Themes are available in MIUI for Poco and you can opt for the default MIUI look from the Theme Store.
MIUI v9 also offers a Security app. It can scan your phone for malware, manage your blacklist, manage or restrict your data usage, configure battery behavior, and free up some RAM. It can also manage the permissions of your installed apps and allows you to define the battery behavior of selected apps and applies restrictions only to the apps you choose.
MIUI also offers proprietary Gallery, Music, and Video player, and File manager. FM radio is available, too.
One of the Pocophone's major objectives is to be the Master of Speed ('Flagship Killer' was already taken we guess). And the best way to claim that title is to offer the most current Snapdragon chipset on the cheap, cheaper than the OnePlus 6. Indeed, the Pocophone F1 employs the latest Snapdragon 845 and is available with 6 or 8 gigs of RAM depending on your needs (and wallet).
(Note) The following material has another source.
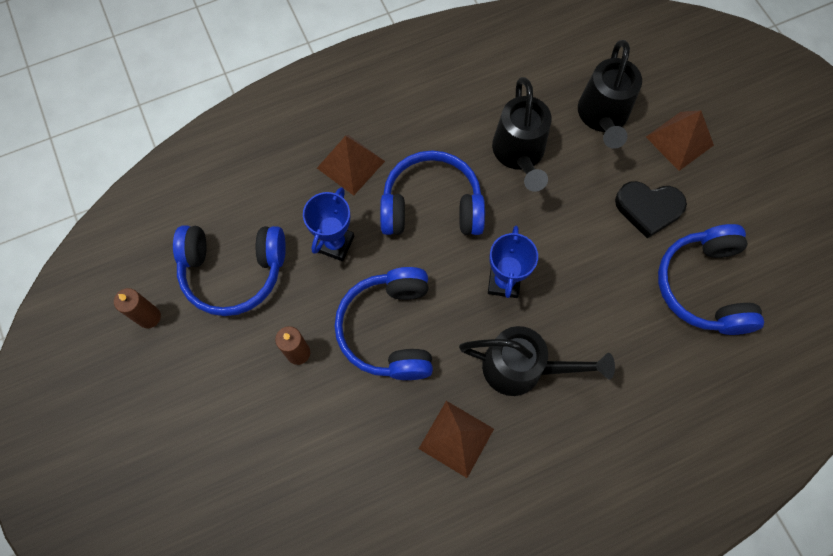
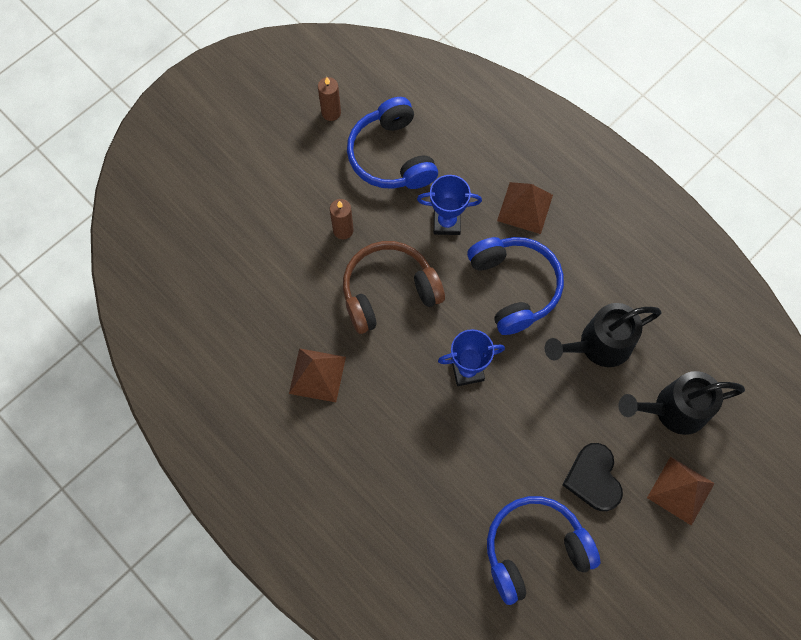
camera: 70 degrees right, 0 degrees up
(389, 329) = (389, 292): blue headphones -> brown headphones
(522, 368) = (395, 410): black watering can -> none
Integrating the S845 SoC is easy but making it work well - not so much. We've encountered many phones that throttle the performance after a while to prevent the internals from overheating. This won't be very appropriate for a Master of Speed, would it?
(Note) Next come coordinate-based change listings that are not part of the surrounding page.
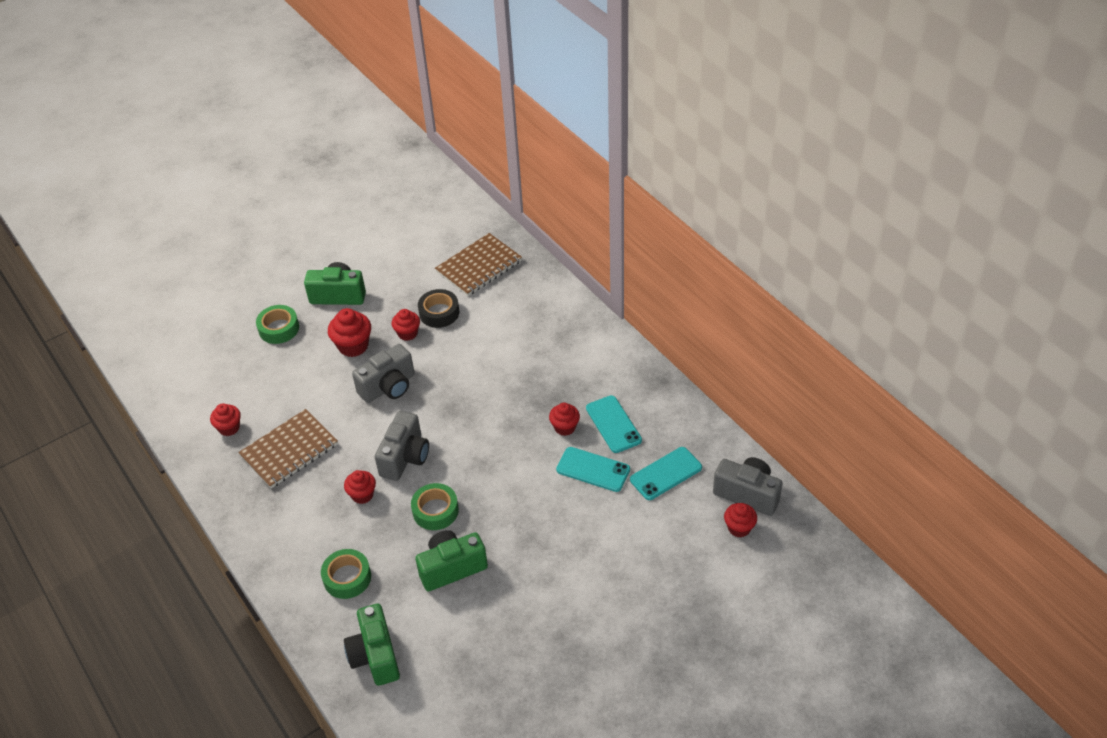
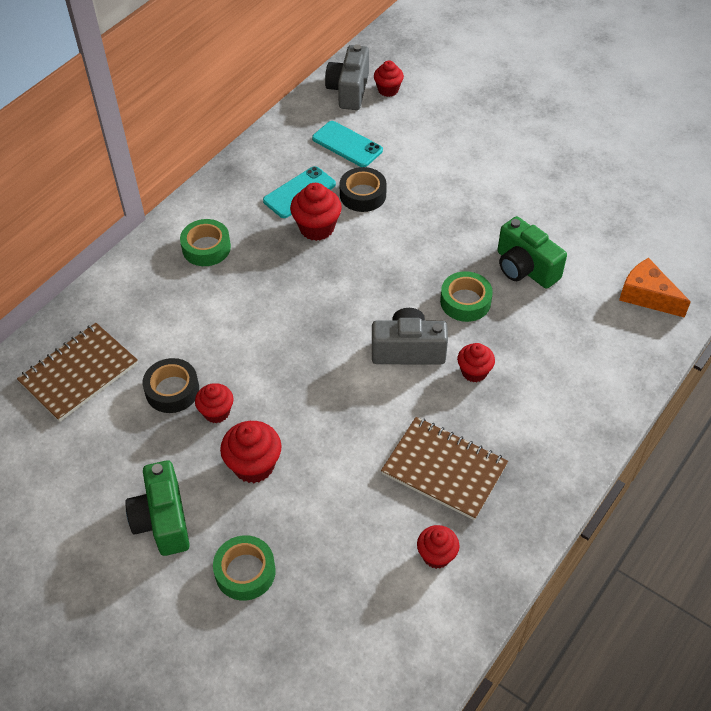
camera: 110 degrees left, 5 degrees up
(347, 578) = (579, 348): green tape -> green tape (206, 248)
(375, 655) = (647, 296): green camera -> orange cheese
(388, 387) = (311, 402): grey camera -> none
(479, 267) = (79, 373): brown notebook -> brown notebook turned 75 degrees counterclockwise
(565, 427) = (317, 228): red cupcake -> red cupcake, size x1.51
(593, 469) = (363, 195): turquoise phone -> black tape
It seems Xiaomi was serious with that slogan, as it has opted for a high-end cooling solution for the Poco F1. There is a vapor chamber with a think copper pipe running along the surface of the most important chips inside the F1. When the processor gets hot, the liquid in the chamber evaporates and moves to the cooler end of the pipe where it recondenses into liquid transferring the processor heat in the process. This should keep the temperature in check and helps the phone provide a sustained level of performance. So, the Pocophone might be affordable, but it's still a proper flagship on the inside.
Well, we guess Xiaomi didn't have much choice though, as the phone is all-plastic, there is not even a metal frame to help dissipate heat. So, the copper pipe cooling was probably a must-have for the F1 anyway.
Now, it's benchmark time! In the single-core test, the Pocophone F1 scored in line with its S845 peers. The Kryo 385 core is among the top performers on the market right now, bested only Samsung's Mongoose M3 and Apple's Monsoon.
Higher is better
In the multi-core test the Poco F1 once again posted a number similar to its S845 fellows' scores.
Higher is better
The Adreno 630 GPU, just like the CPU, is also among the best mobile GPUs right now, handling everything effortlessly even when running on 1080p, or even 1440p screens.
Higher is better
Antutu is among the more popular tests as a single tell-all number, and in our testing the Pocophone F1 score is the same as the OnePlus 6's and among the best so far.
Higher is better
We can only praise the Pocophone F1 for its great, sustained performance. MIUI is well optimized and doesn't bog down Android since it is lean and smooth. Running a benchmark repeatedly doesn't slow the phone at all.
The Poco F1 equipped with the fastest chip available today, runs smooth and lag-free, the interface is snappy, and there is no throttling and overheating. Great job, Xiaomi!